IOW 'Bulletproof'. Idiot 'resistant', even.

The only 'need' is to limit each Exim child-process to one single recipient at a
time.

===

   # RCPT_5: IF multiple recipients THEN defer all after first one.
   # UNLESS for a domain that uses only per-domain preferences
   #
   defer
     message     = \n Limit one recipient at a time. Try again soon!
     log_message = R5 $acl_m3 Second Recipient deferred.
     !condition  = ${if ge{$acl_m0}{2}}
     !condition  = ${if ge{$acl_m1}{2}}
     !hosts      = <redacted>
     condition   = $recipients_count


====


CAVEAT: Yes, that breaks an RFC requirement to handle at least 100 recipients
per message.

BUT *until* there is a wider use of some form of EXDATA to allow selective
per-recipient handling in DATA phase than just between/among courier-mta servers
(since 1999), there is no second-place choice.

Simply a legacy smtp flaw/oversight that is still awaiting correction..
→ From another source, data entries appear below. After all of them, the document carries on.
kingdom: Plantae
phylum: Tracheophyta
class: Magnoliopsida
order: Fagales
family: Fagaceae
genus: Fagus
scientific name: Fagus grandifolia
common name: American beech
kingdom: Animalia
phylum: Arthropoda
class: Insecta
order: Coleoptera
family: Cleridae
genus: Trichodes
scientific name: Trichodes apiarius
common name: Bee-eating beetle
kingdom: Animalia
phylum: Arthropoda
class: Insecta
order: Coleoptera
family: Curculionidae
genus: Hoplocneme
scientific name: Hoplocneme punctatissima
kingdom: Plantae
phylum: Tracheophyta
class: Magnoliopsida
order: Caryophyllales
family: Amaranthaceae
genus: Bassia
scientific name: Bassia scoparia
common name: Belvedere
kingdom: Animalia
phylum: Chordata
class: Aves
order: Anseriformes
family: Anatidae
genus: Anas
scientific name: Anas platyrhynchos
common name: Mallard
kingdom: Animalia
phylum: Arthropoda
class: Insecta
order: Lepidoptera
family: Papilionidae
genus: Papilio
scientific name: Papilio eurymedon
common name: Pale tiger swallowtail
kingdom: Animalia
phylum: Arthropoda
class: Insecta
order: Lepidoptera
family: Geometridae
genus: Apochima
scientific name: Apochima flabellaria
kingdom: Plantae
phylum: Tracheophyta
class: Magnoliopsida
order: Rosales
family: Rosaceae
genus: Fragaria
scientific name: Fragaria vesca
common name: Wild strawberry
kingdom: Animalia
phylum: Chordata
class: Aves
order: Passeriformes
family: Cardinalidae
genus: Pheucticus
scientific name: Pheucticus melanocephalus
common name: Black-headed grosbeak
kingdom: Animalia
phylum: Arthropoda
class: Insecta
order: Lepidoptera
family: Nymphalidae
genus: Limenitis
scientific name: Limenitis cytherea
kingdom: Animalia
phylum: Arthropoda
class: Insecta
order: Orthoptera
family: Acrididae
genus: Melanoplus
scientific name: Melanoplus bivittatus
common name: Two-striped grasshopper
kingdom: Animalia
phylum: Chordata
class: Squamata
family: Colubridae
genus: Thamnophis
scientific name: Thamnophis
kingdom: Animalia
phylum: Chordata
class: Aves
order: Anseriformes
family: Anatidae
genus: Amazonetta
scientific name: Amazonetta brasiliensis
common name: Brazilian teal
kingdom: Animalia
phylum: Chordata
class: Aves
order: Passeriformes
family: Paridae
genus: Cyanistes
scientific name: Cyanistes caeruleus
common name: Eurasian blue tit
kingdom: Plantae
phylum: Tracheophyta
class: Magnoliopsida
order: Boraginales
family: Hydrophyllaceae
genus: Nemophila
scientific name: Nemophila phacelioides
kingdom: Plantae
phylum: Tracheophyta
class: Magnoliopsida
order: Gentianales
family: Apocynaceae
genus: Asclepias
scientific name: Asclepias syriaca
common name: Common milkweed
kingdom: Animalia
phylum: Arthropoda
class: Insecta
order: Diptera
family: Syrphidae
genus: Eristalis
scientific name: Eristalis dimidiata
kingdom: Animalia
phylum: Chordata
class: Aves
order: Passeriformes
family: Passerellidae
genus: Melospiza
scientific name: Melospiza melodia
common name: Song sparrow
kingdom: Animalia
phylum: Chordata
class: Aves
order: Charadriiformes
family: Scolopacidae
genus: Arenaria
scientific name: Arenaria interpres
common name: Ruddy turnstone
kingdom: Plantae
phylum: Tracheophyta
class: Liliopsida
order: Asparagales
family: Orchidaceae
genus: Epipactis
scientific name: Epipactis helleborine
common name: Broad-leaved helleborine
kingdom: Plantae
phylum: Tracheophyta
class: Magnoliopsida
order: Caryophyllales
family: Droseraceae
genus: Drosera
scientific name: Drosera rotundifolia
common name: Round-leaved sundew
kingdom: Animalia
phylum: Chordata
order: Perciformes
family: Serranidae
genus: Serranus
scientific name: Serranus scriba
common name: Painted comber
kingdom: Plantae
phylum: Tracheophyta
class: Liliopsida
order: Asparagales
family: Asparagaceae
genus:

No one *expected* spam/malware, nor differing tolerance levels within a given
domain when the standard was written. The world has changed since then.

Bigtime.

Besides Sam's actual implementation, Tony Finch proposed a similar scheme for
Exim. Long ago.

But all that needs reconciled, made compatible, and *at latest* sendmail &
postfix brought on board before it becomes usable. FWIW, Qmail doesn't have the
issue in the first place, as it normally tries to deliver ALL traffic one
message, one recipient per-connection. Which is suboptimal nowadays, as it
merely creates a *different* problem... multiple near-as-dammit-simultaneous
arrivals from ONE IP ...which, behaviour-wise, looks like a botnet..

So - answers, yes.

EASY or 'standard' answers?

Not YET. Workarounds only.

Wot was it one vulture said to the other about 'patience'?

;-)

Bill


>> Wot's wot:
>>
>> The first '!condition' is granting SA exemptions to the anointed ones for whom
>> acl_m0 has been set. May or may not be of interest...
>>
>> The second 'condition' uses a value in acl_m7 - one of MANY pulled from a
>> PostgreSQL DB at the time of acl_smtp_rcpt_to. *see caveat below*
>>
>> Router/transport sets act on acl_m7, not on the (modified) header.
>>
>> While a user-filter may not alter a header, might it not be able to 'see' an
>> acl_m variable and act on that instead?
>
> yes, we already use acl_m vars
>
>> The snippet above is but one of many per-reciint acl's, is not a 'user filter'
>> but has a comparable effect.
>>
>> NB:
>>
>> Unless stripped, headers survive all the way out to the MUA, may be considered
>> relatively 'permanent', and may (also) be utilized by end-user MUA filters.
>
> indeed, but why disable headers changes in user filters?